According to a recent survey conducted by Microsoft polling NGOs across South Africa, which found that the non-profit sector is fast having to play catch-up when it comes to fully embracing digital transformation.

Out of the 55 non-profits surveyed, only 12 said that 80 percent of their employees and field workers have access to devices, and 16 reported that their field workers are using technology to better serve their cause.

A lack of funding and poor internet connection were cited as the biggest barriers to adoption. Several respondents indicated that there was often an internal belief that technology is too expensive and they face challenges regarding weak team structures and collaboration, and restricted funding models.

Why non-profits need to digitally transform

Non-profits operate in much the same way as do big businesses and enterprise. Each tries to maximise a return on investment of often limited resources in order to satisfy the objectives of various stakeholders or customers.

Just as successful enterprises must constantly innovate to meet and shape customer preferences, so too do non-profits need to adapt to meet the demands of today’s digital world. Finding new and innovative ways to reach customers and shareholders, or beneficiaries and donors, is one area that both enterprises and non-profits respectively share.

In the survey, non-profits indicated that technologies like cloud computing can help them keep detailed databases of their beneficiaries, update records easily, search for records faster and back up information on servers that are not on their premises. Other respondents reported that they use mobile technology to capture and share pictures and reports for evidence of implementation. This allows their team to share progress with funders, opening doors for more funding.

Overcoming the obstacles

Organisations that are agile enough to effectively adapt will be well positioned for the future; those who aren’t, risk becoming redundant as new models emerge that better serve beneficiaries and match donor interests.

Rise the connected non-profit

Here’s how non-profits can digitally transform their organisations:

1.     Become a digital-first organisation

A digital-first organisation is one that embraces technology across business functions, rather than treating IT as a separate department.  It must become a culture that flows from top managers to all levels of the organisation, not just the IT department.

2.    Choose the right tools for the job

Traditionally non-profits have used a variety of disparate technologies to store, manage and analyse data. However, the emergence of cloud computing has unlocked a vital resource for addressing the world’s problems. Cloud services utilise data to create new insights and lead to breakthroughs, not just for science and technology, but for addressing the full range of economic and social challenges and the delivery of better human services. Cloud also improves communications and productivity, and is much more cost-effective than traditional software.

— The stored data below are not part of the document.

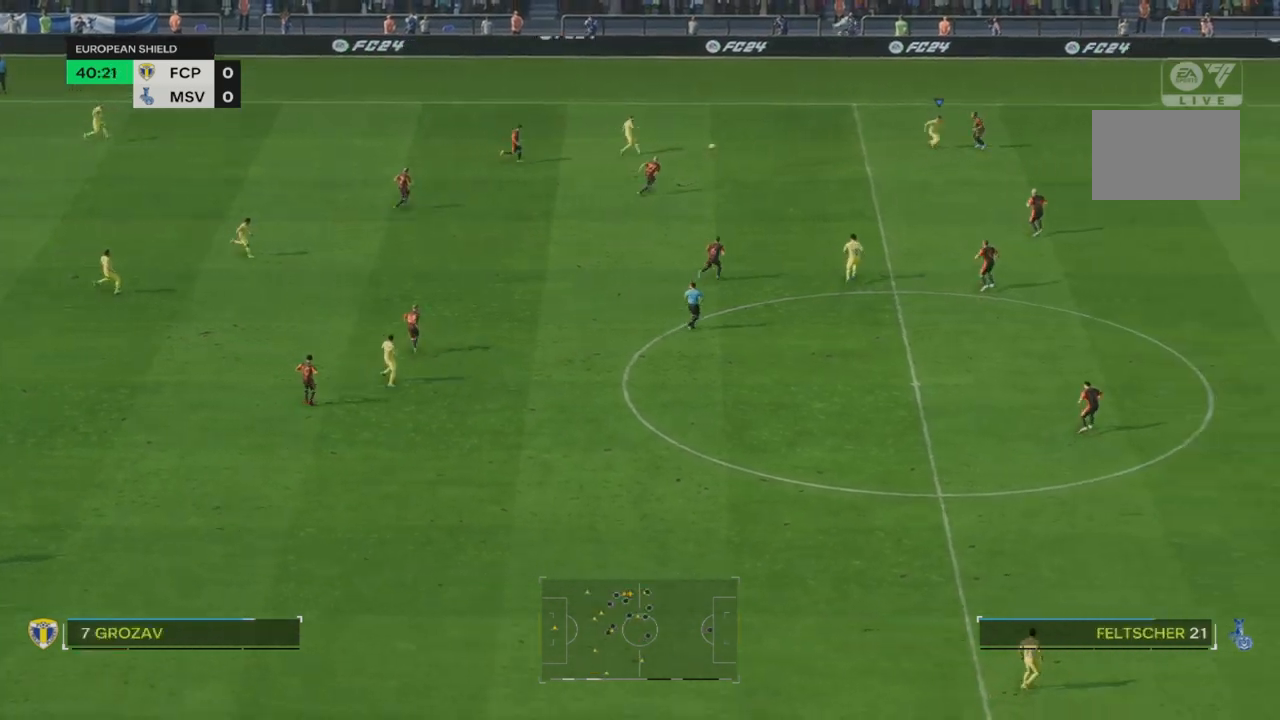
{"dt_ms": 500, "buttons": [], "left_stick": "center", "right_stick": "center", "events": [[467, "left_stick", "center"], [483, "R2", "up"]]}
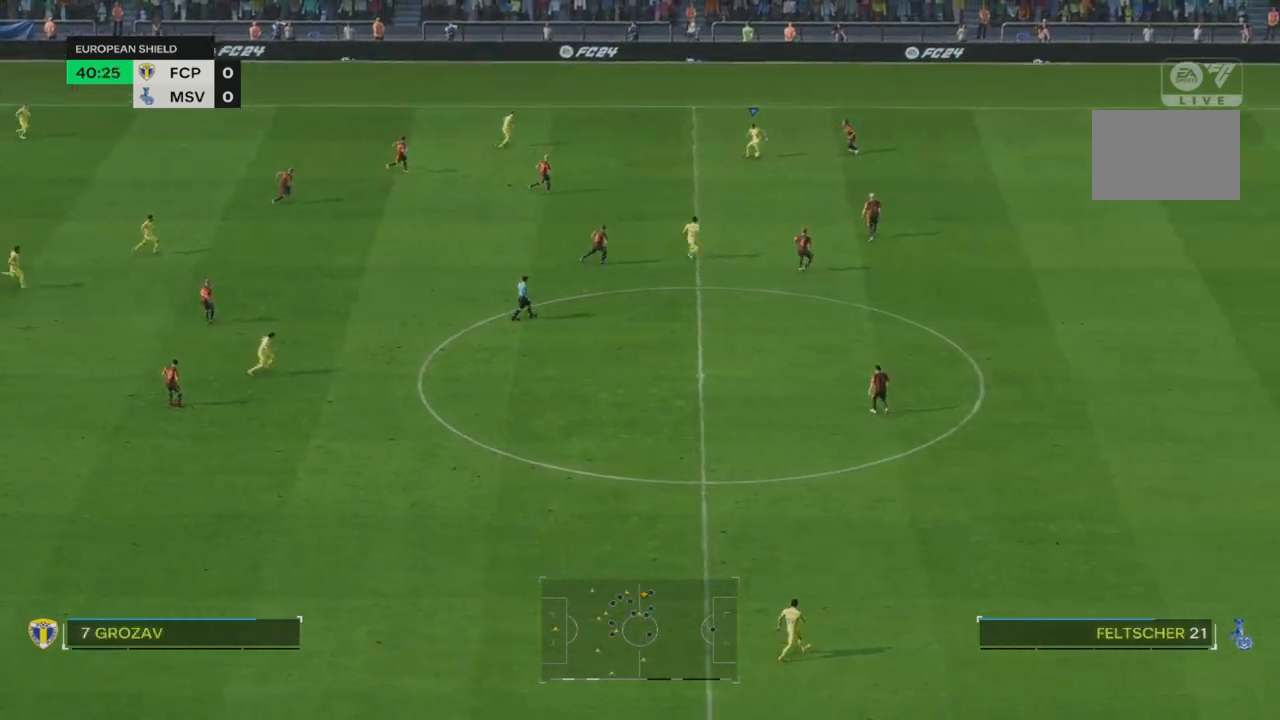
{"dt_ms": 500, "buttons": [], "left_stick": "down-right", "right_stick": "down-right", "events": [[250, "left_stick", "right"], [450, "right_stick", "down-right"], [483, "left_stick", "down-right"]]}
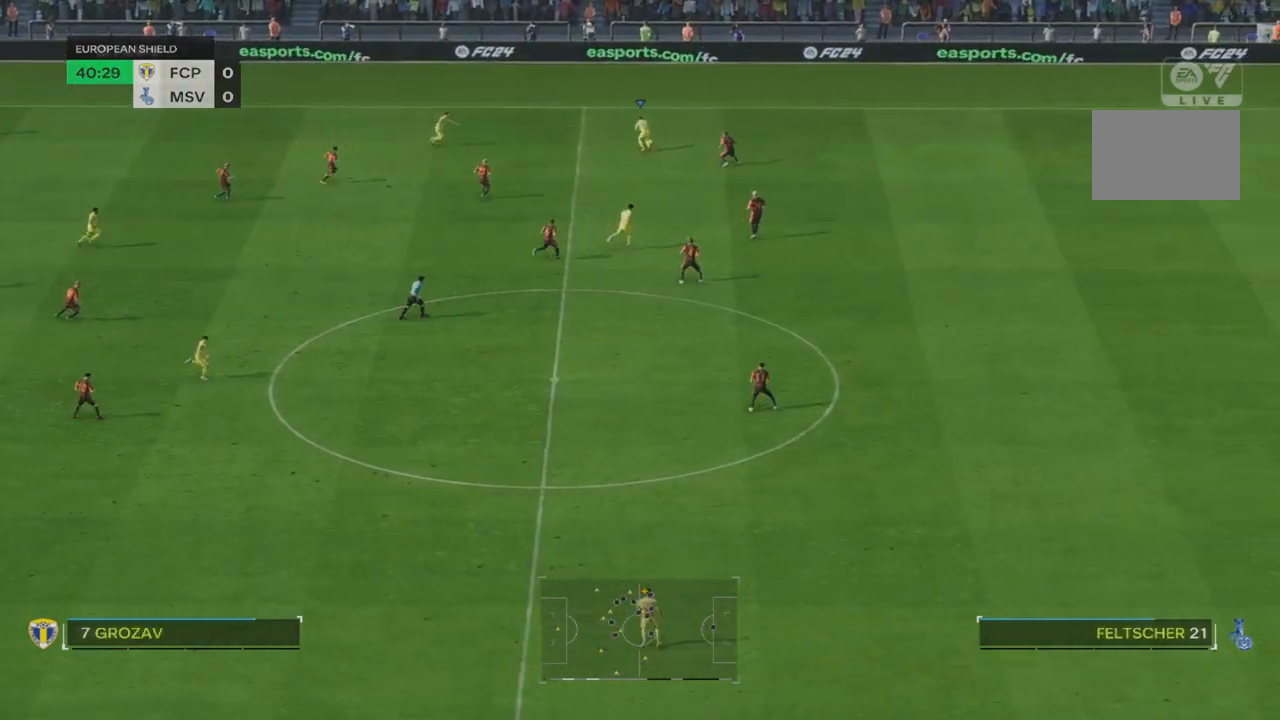
{"dt_ms": 500, "buttons": [], "left_stick": "down-right", "right_stick": "center", "events": [[117, "right_stick", "left"], [300, "right_stick", "center"]]}
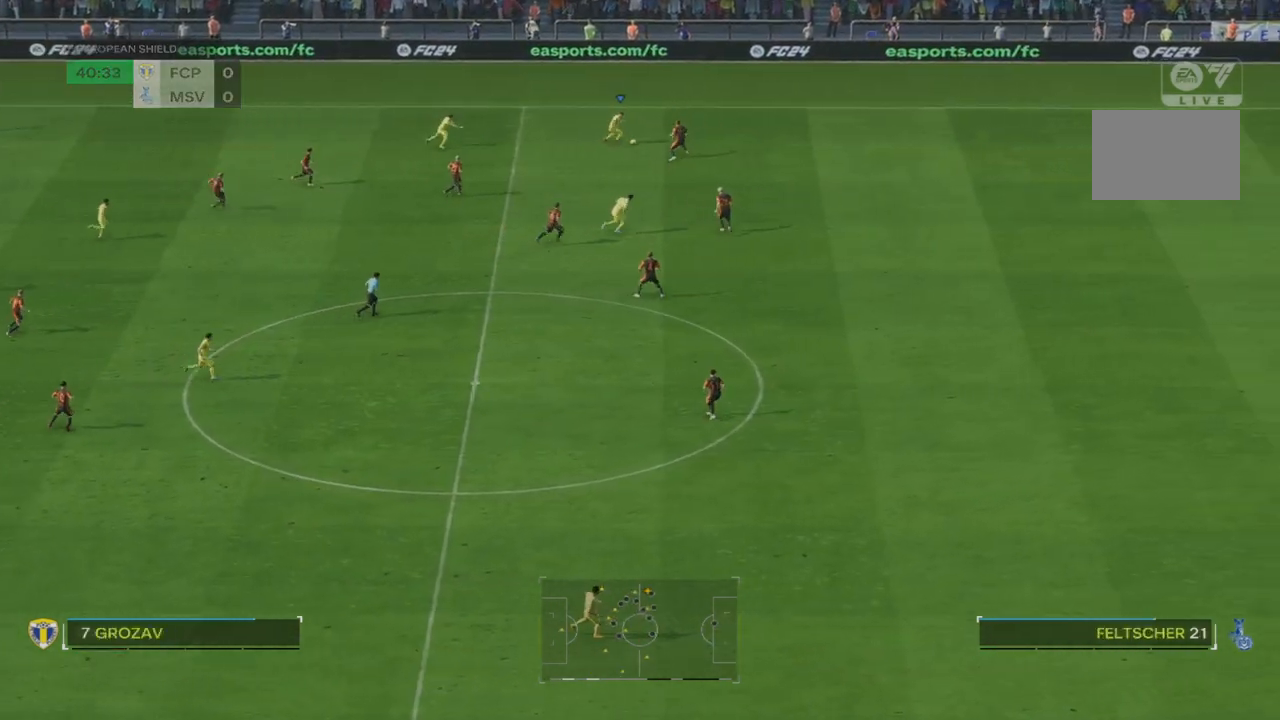
{"dt_ms": 500, "buttons": ["R2"], "left_stick": "right", "right_stick": "center", "events": [[233, "R2", "down"], [317, "left_stick", "right"]]}
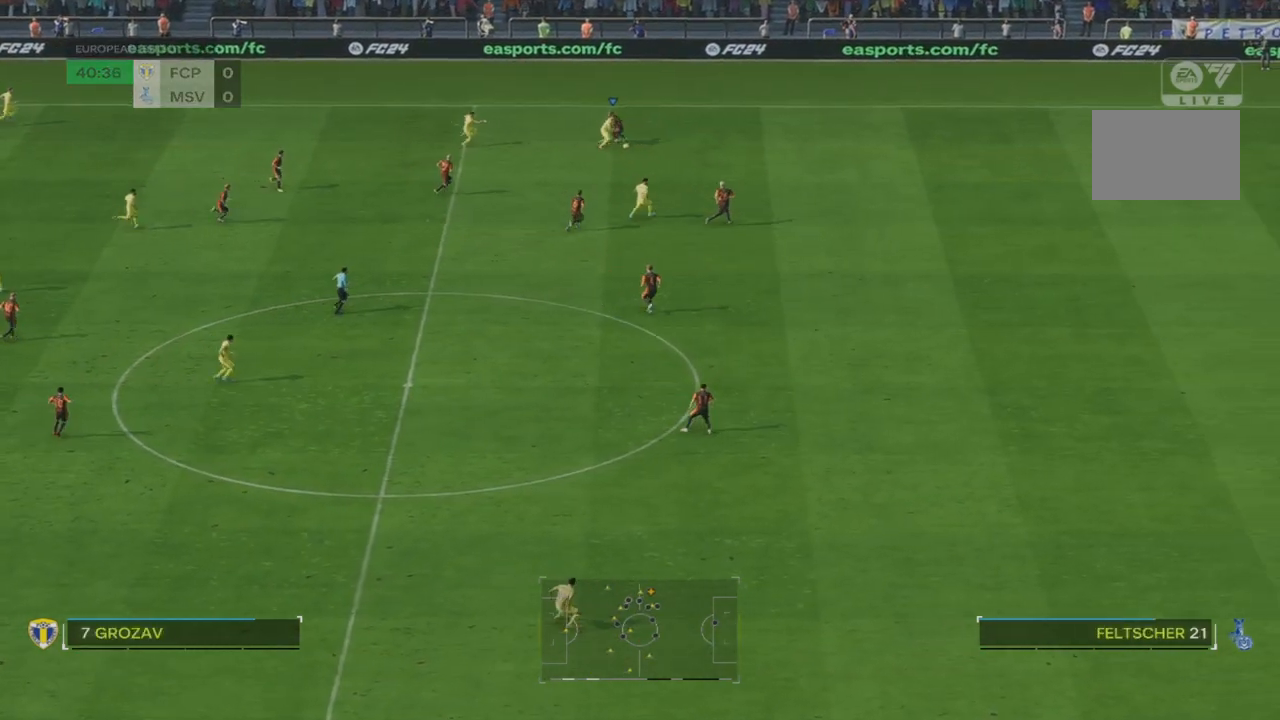
{"dt_ms": 500, "buttons": ["R2"], "left_stick": "down-right", "right_stick": "center", "events": [[333, "left_stick", "down-right"]]}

3.    All staff need to become digital staff

The reality is that digital intersects the work of all staff in any organisation. Non-profits need to create digitally-savvy, mobile workforces who are well equipped to flourish in a mobile-first, cloud-first world. They can do this by arming staff and field workers with adequate devices and equipping them with the necessary skills to serve the broader needs of the non-profit community and the beneficiaries they service.

At Microsoft we are committed to helping non-profits use cloud computing to solve basic human challenges. One of our ambitions for Microsoft Philanthropies is to partner with these groups and ensure that cloud computing is accessible to a greater number of people and meets the widest range of societal needs.

This is why Microsoft recently announced that it will be making Microsoft Azure available to eligible non-profit and non-governmental organisations, by offering Azure credits. This offer adds to the existing comprehensive suite of Microsoft cloud services that are available to non-profits to empower their missions.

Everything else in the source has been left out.